EXCERPT PROVIDED:
+ + + +

Monday, November 17, 2014

DB's Song of the Day (day 321): "THE WRECK OF THE EDMUND FITZGERALD" (1976) Gordon Lightfoot



Gordon Lightfoot, today’s birthday boy, is 76 years old. One of his biggest hits was today’s song, released in 1976 to commemorate the sinking of the biggest freighter so far sunk in the U.S.’s biggest lake, Lake Superior, on November 10, 1975. The song appeared on Summertime Dream, a very good album released in August, 1976, but the single of today’s song stuck at #2 on the Billboard chart for two weeks in November, 1976. So, this is a November song all the way, with that great line “and the iron boats go, as the mariners all know, with the gales of November remembered.”

Ah, yes, the gales of November. If you’re a landlubber, they can be bad enough. But if you trust to the waves in this month, then that “legend [that] lives on from the Chippewa on down / Of the big lake they call Gitche Gumee” might give you pause: “The lake, it is said, never gives up her dead / When the skies of November turn gloomy.”

The SS Edmund Fitzgerald sank much as Lightfoot narrates it did, in this, his best song. It tells the story in a gripping manner that marries a certain amount of news-account fact (Lightfoot was inspired to write the song from an account of the disaster he read in Newsweek) with great folkloric coloring. Together, the feel of actual event coupled with emblematic event is irresistible. On the level of accuracy, there are some changes made for poetic effect—the ship was bound for Detroit, not Cleveland, when it sank (Cleveland was its ultimate destination after its delivery of iron pellets in Detroit), but Cleveland rhymes better than Detroit with “Could it be the North Wind they’d been feelin’”?  (Though, of course, Lightfoot mentions Detroit as well, as the place where a funeral event takes place.)

+ + + +

PROVIDED DATA:
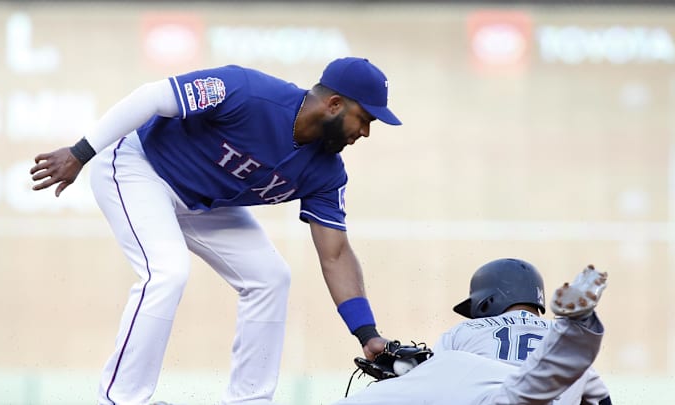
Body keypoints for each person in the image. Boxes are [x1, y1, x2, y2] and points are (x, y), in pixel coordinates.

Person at [29, 57, 401, 405]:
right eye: (365, 118)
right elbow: (151, 96)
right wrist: (80, 152)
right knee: (167, 272)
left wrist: (366, 334)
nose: (365, 132)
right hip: (139, 167)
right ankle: (123, 399)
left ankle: (250, 399)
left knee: (271, 278)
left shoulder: (326, 172)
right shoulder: (248, 91)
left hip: (201, 204)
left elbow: (334, 254)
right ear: (334, 104)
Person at [334, 259, 612, 405]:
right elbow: (602, 400)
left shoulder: (467, 330)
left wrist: (409, 371)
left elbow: (436, 386)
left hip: (490, 398)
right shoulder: (558, 339)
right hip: (545, 388)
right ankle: (580, 325)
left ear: (487, 300)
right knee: (556, 376)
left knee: (442, 367)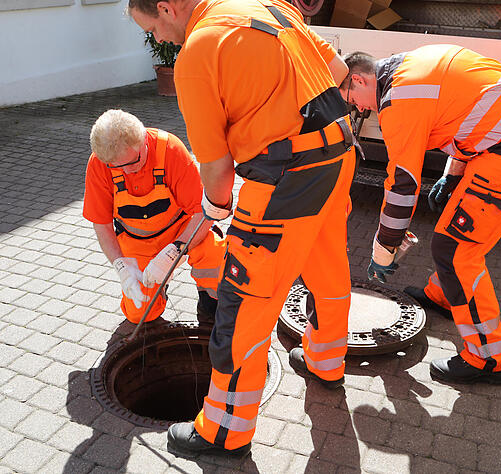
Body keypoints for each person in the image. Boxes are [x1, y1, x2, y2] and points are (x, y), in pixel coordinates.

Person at [129, 0, 357, 458]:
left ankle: (224, 430)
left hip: (286, 178)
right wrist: (275, 107)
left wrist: (214, 210)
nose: (157, 37)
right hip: (339, 152)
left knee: (243, 302)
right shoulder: (265, 5)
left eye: (150, 25)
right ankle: (326, 361)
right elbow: (336, 71)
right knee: (327, 264)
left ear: (167, 8)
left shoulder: (196, 53)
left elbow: (216, 171)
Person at [339, 46, 501, 385]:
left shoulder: (399, 101)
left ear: (358, 79)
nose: (357, 108)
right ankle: (445, 295)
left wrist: (384, 249)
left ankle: (489, 358)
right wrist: (452, 172)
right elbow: (466, 114)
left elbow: (402, 183)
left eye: (351, 99)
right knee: (454, 234)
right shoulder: (408, 65)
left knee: (456, 250)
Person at [82, 109, 226, 325]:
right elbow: (101, 223)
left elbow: (203, 212)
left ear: (144, 142)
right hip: (137, 242)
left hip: (184, 231)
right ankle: (158, 290)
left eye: (133, 162)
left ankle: (210, 307)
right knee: (139, 311)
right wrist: (121, 265)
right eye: (118, 167)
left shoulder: (169, 149)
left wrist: (176, 249)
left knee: (215, 257)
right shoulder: (100, 163)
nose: (127, 171)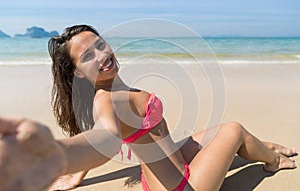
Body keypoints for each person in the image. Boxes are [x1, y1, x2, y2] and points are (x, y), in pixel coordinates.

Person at [0, 24, 297, 191]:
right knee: (233, 129)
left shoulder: (116, 86)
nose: (102, 55)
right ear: (78, 73)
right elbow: (102, 137)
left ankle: (257, 145)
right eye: (89, 56)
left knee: (213, 135)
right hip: (183, 187)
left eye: (101, 44)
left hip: (163, 172)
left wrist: (77, 176)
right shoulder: (106, 99)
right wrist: (57, 155)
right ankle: (272, 160)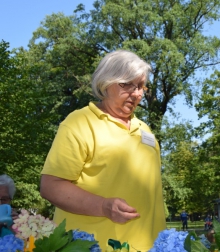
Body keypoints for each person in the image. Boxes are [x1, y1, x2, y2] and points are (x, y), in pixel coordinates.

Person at [40, 50, 166, 250]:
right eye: (126, 85)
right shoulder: (80, 123)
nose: (136, 93)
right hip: (92, 246)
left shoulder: (145, 130)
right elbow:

+ + + +

TASKS FOR THIS EXERCISE:
1. List each distinct year that appears in the blog post on "The Wreck of the Edmund Fitzgerald," in the order in which it first occurs.
2. Pick up the blog post on "The Wreck of the Edmund Fitzgerald" after its final sentence and continue it in the same voice.

REPLIES:
1. 2014, 1976, 1975

2.
The best “you are there” bit comes with that old cook, where Lightfoot uses a cliché of the crusty old salt to great effect: “When suppertime came, the old cook came on deck / Saying, ‘Fellas, it’s too rough to feed ya’ / At 7 p.m. a main hatchway caved in; he said / ‘Fellas, it’s been good to know ya.’” It works because the idea of the everyday is sustained by taking meals. Once it’s too rough to eat, it’s not good. And then it gets worse. His grim grasp of that fact—they’re doomed—is delivered with an almost cheery fatalism.

But that very element—fatalism, in both cheery and grim varieties—is what makes the song seem folkloric, as though about fictional events or events so long in the past that they have become common currency in the general imagination. But the event was less than a year old when the song appeared on Summertime Dream and a year old when the single hit the airwaves. That makes for opportunities for friction between those who were affected by the event directly, and those who just love the song as an epic account of an epic disaster. And don’t forget the Seventies were the heyday of the “disaster movie.” Lightfoot hit a zeitgeist on this one.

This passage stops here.